Data in this exercise:
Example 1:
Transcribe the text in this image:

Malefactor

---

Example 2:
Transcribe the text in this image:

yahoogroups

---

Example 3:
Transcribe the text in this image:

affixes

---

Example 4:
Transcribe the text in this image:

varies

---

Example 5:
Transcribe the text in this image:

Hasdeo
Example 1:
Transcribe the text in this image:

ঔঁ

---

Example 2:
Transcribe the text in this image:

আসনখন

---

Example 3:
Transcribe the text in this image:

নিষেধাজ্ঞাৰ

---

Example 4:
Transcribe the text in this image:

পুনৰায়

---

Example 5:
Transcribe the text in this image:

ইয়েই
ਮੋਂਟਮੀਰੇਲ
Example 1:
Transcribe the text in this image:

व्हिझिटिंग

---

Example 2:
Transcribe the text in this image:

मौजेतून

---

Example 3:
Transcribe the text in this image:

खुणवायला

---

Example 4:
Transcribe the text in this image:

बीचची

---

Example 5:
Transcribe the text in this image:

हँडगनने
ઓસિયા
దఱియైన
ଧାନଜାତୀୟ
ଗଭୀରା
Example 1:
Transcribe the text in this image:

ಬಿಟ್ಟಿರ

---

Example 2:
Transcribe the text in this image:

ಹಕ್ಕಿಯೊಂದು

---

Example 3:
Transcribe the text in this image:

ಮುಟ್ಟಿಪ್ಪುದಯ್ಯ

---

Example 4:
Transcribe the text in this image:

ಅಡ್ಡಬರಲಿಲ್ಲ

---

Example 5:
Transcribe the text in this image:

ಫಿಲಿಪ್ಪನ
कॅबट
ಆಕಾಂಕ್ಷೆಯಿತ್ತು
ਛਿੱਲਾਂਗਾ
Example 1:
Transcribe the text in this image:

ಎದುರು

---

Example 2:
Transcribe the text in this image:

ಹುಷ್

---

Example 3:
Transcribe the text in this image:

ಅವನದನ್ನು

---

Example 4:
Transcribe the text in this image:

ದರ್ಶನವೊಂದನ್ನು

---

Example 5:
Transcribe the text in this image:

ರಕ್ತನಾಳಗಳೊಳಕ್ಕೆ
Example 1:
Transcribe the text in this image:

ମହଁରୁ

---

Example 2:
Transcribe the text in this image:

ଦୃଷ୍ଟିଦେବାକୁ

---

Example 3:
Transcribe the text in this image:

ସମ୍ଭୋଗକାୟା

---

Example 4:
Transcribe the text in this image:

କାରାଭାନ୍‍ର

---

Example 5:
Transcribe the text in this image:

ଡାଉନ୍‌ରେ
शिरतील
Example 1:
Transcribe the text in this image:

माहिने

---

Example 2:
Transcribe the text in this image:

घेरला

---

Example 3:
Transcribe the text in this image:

What you have to do: All entries are to be printed once more, exactly as given.

Solved exercise:
Example 1:
Transcribe the text in this image:

Malefactor

---

Example 2:
Transcribe the text in this image:

yahoogroups

---

Example 3:
Transcribe the text in this image:

affixes

---

Example 4:
Transcribe the text in this image:

varies

---

Example 5:
Transcribe the text in this image:

Hasdeo
Example 1:
Transcribe the text in this image:

ঔঁ

---

Example 2:
Transcribe the text in this image:

আসনখন

---

Example 3:
Transcribe the text in this image:

নিষেধাজ্ঞাৰ

---

Example 4:
Transcribe the text in this image:

পুনৰায়

---

Example 5:
Transcribe the text in this image:

ইয়েই
ਮੋਂਟਮੀਰੇਲ
Example 1:
Transcribe the text in this image:

व्हिझिटिंग

---

Example 2:
Transcribe the text in this image:

मौजेतून

---

Example 3:
Transcribe the text in this image:

खुणवायला

---

Example 4:
Transcribe the text in this image:

बीचची

---

Example 5:
Transcribe the text in this image:

हँडगनने
ઓસિયા
దఱియైన
ଧାନଜାତୀୟ
ଗଭୀରା
Example 1:
Transcribe the text in this image:

ಬಿಟ್ಟಿರ

---

Example 2:
Transcribe the text in this image:

ಹಕ್ಕಿಯೊಂದು

---

Example 3:
Transcribe the text in this image:

ಮುಟ್ಟಿಪ್ಪುದಯ್ಯ

---

Example 4:
Transcribe the text in this image:

ಅಡ್ಡಬರಲಿಲ್ಲ

---

Example 5:
Transcribe the text in this image:

ಫಿಲಿಪ್ಪನ
कॅबट
ಆಕಾಂಕ್ಷೆಯಿತ್ತು
ਛਿੱਲਾਂਗਾ
Example 1:
Transcribe the text in this image:

ಎದುರು

---

Example 2:
Transcribe the text in this image:

ಹುಷ್

---

Example 3:
Transcribe the text in this image:

ಅವನದನ್ನು

---

Example 4:
Transcribe the text in this image:

ದರ್ಶನವೊಂದನ್ನು

---

Example 5:
Transcribe the text in this image:

ರಕ್ತನಾಳಗಳೊಳಕ್ಕೆ
Example 1:
Transcribe the text in this image:

ମହଁରୁ

---

Example 2:
Transcribe the text in this image:

ଦୃଷ୍ଟିଦେବାକୁ

---

Example 3:
Transcribe the text in this image:

ସମ୍ଭୋଗକାୟା

---

Example 4:
Transcribe the text in this image:

କାରାଭାନ୍‍ର

---

Example 5:
Transcribe the text in this image:

ଡାଉନ୍‌ରେ
शिरतील
Example 1:
Transcribe the text in this image:

माहिने

---

Example 2:
Transcribe the text in this image:

घेरला

---

Example 3:
Transcribe the text in this image:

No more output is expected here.